The video installation “Men’s Bathhouse” consists of four simultaneous projections displayed on 105 x 140 cm screens mounted on an octagonal architectonic structure imitating the interior of a bathhouse. Thanks to the use of double-sided screens the projections are visible both inside and outside the construction. Footage visible on the screens was recorded with a hidden camera in the Gellért bathhouse in Budapest. The main protagonist of the project is Kozyra who invaded the men’s world in disguise – dressed as a man. Thanks to her disguise she could observe and spend time among the filmed man on equal footing. The fifth channel of the installation is a 3-minute film showing the makeup process – the artist becoming a man. The film is displayed on a monitor placed by the entrance to the octagon.

##############################

[REQUESTS]
1. Please render this sentence from the passage on the installation “Men’s Bathhouse” in French: “Footage visible on the screens was recorded with a hidden camera in the Gellért bathhouse in Budapest.”
2. Extend the passage on the installation “Men’s Bathhouse” with the text that follows its last sentence.

[DATASET EXTRACT]
##############################

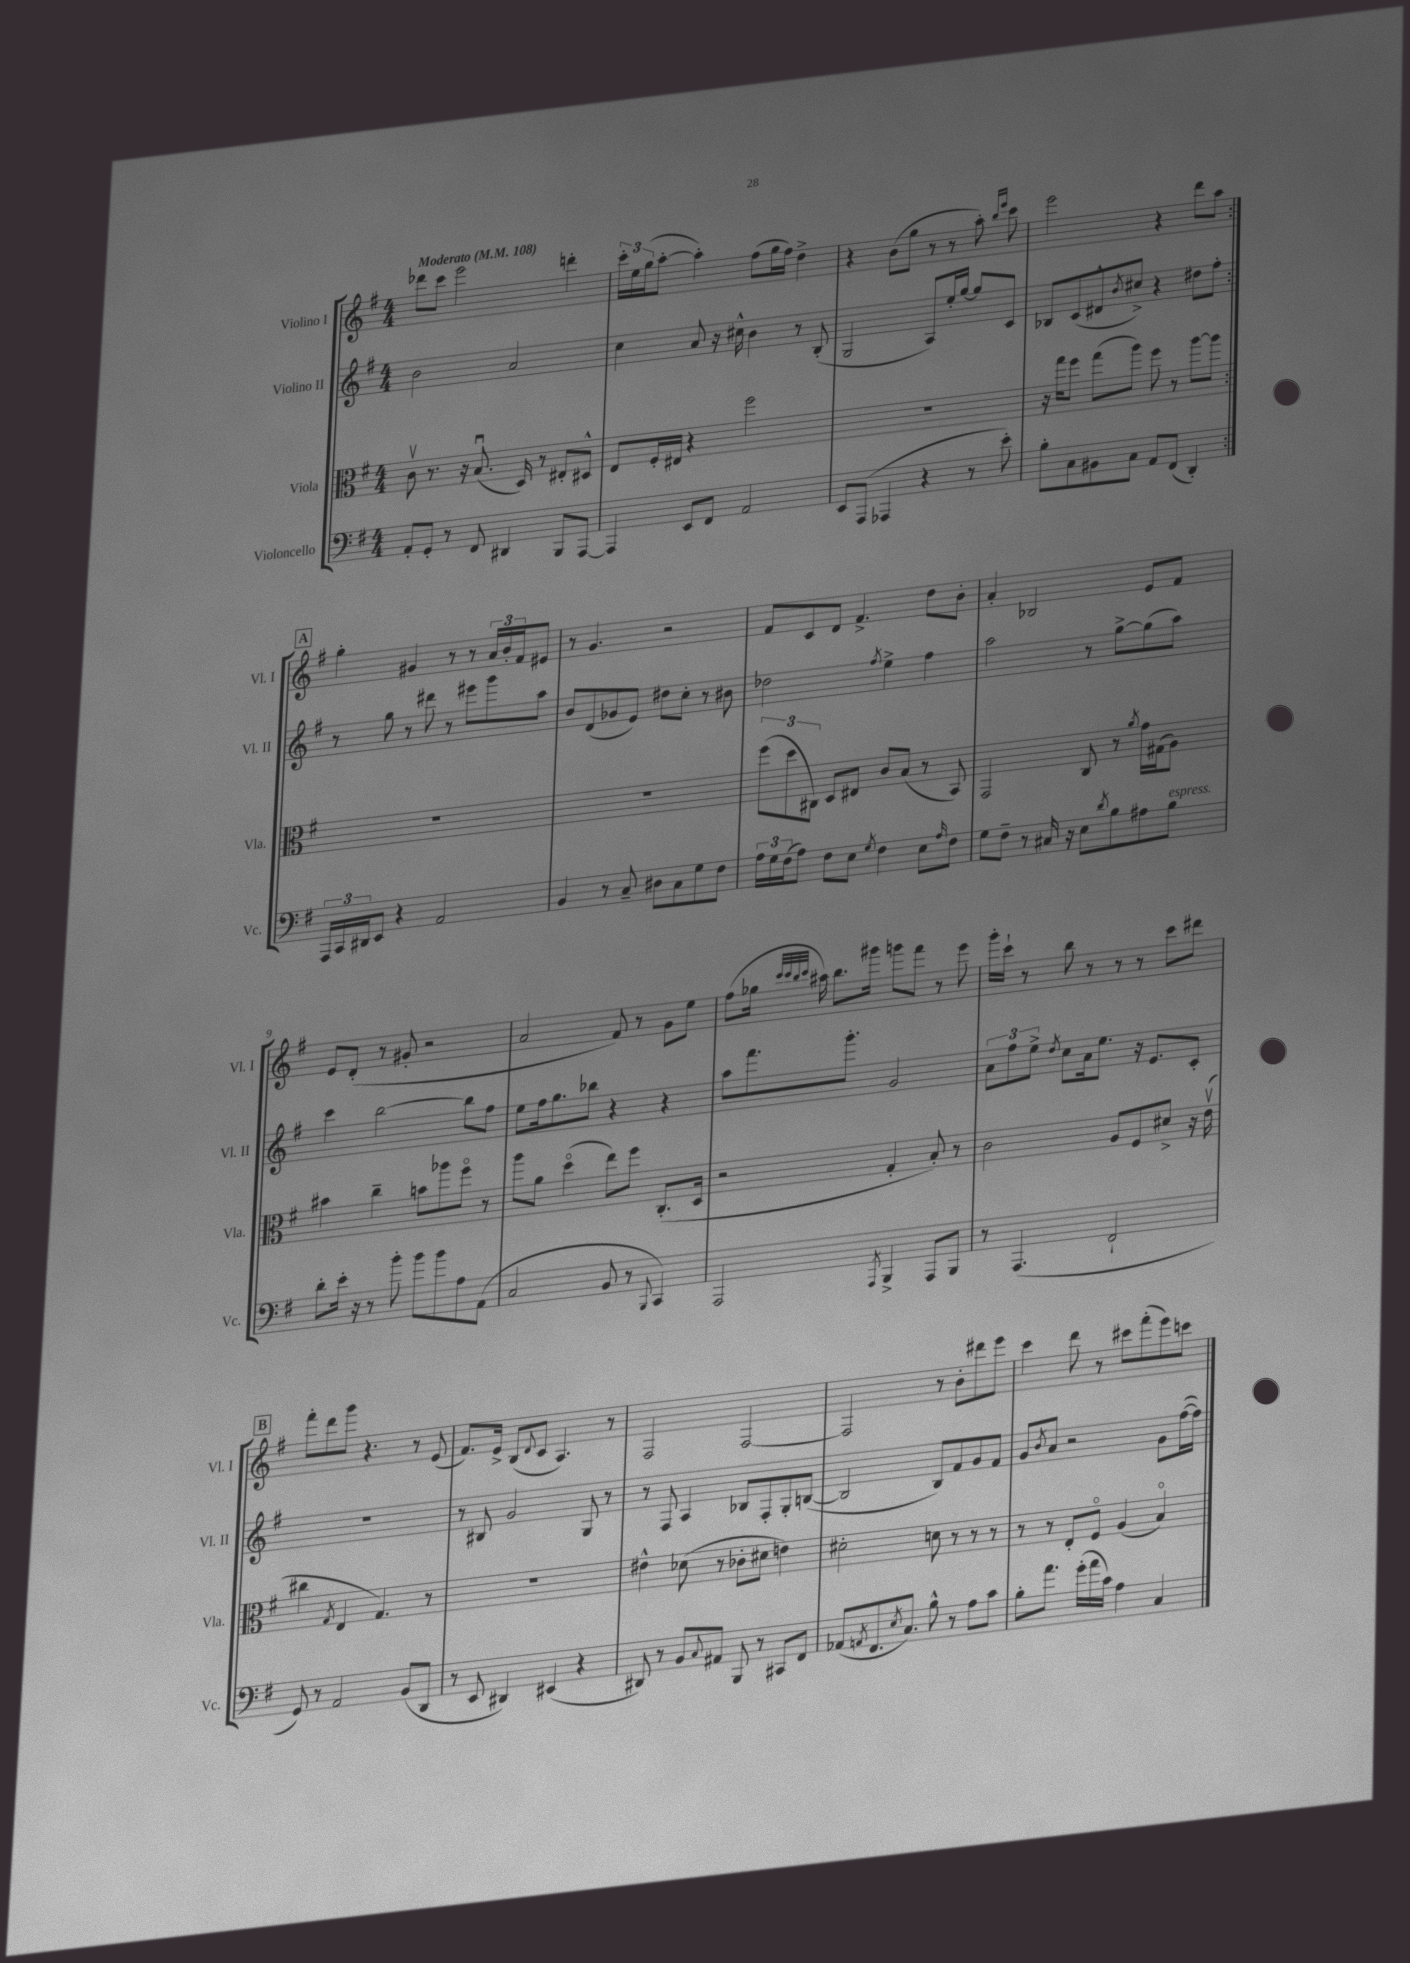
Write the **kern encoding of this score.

##############################

[EXERCISE RESULTS]
1. Les images visibles sur les écrans ont été enregistrées à l’aide d’une caméra cachée dans les bains Gellért de Budapest.

2.
“Men’s bathhouse” was prepared for the 48th Venice Biennial in 1999. The work was exhibited in the Polish pavilion curated by Anda Rottenberg, with Hanna Wróblewska as the curator of the exhibition. For “Men’s Bathhouse” Katarzyna Kozyra received an honourable mention – one of the highest distinctions ever received by a Polish artist at the Venice Biennial. The International Jury of the 48th International Exhibition of Contemporary Art, which included: Zdenka Badovinac, Okwui Enwezor, Ida Gianelli, Yuko Hasegawa and Rosa Martinez, awarded Katarzyna Kozyra for exploring and challenging the authoritarian domain of the male territory, combining elements of performance art and stage production.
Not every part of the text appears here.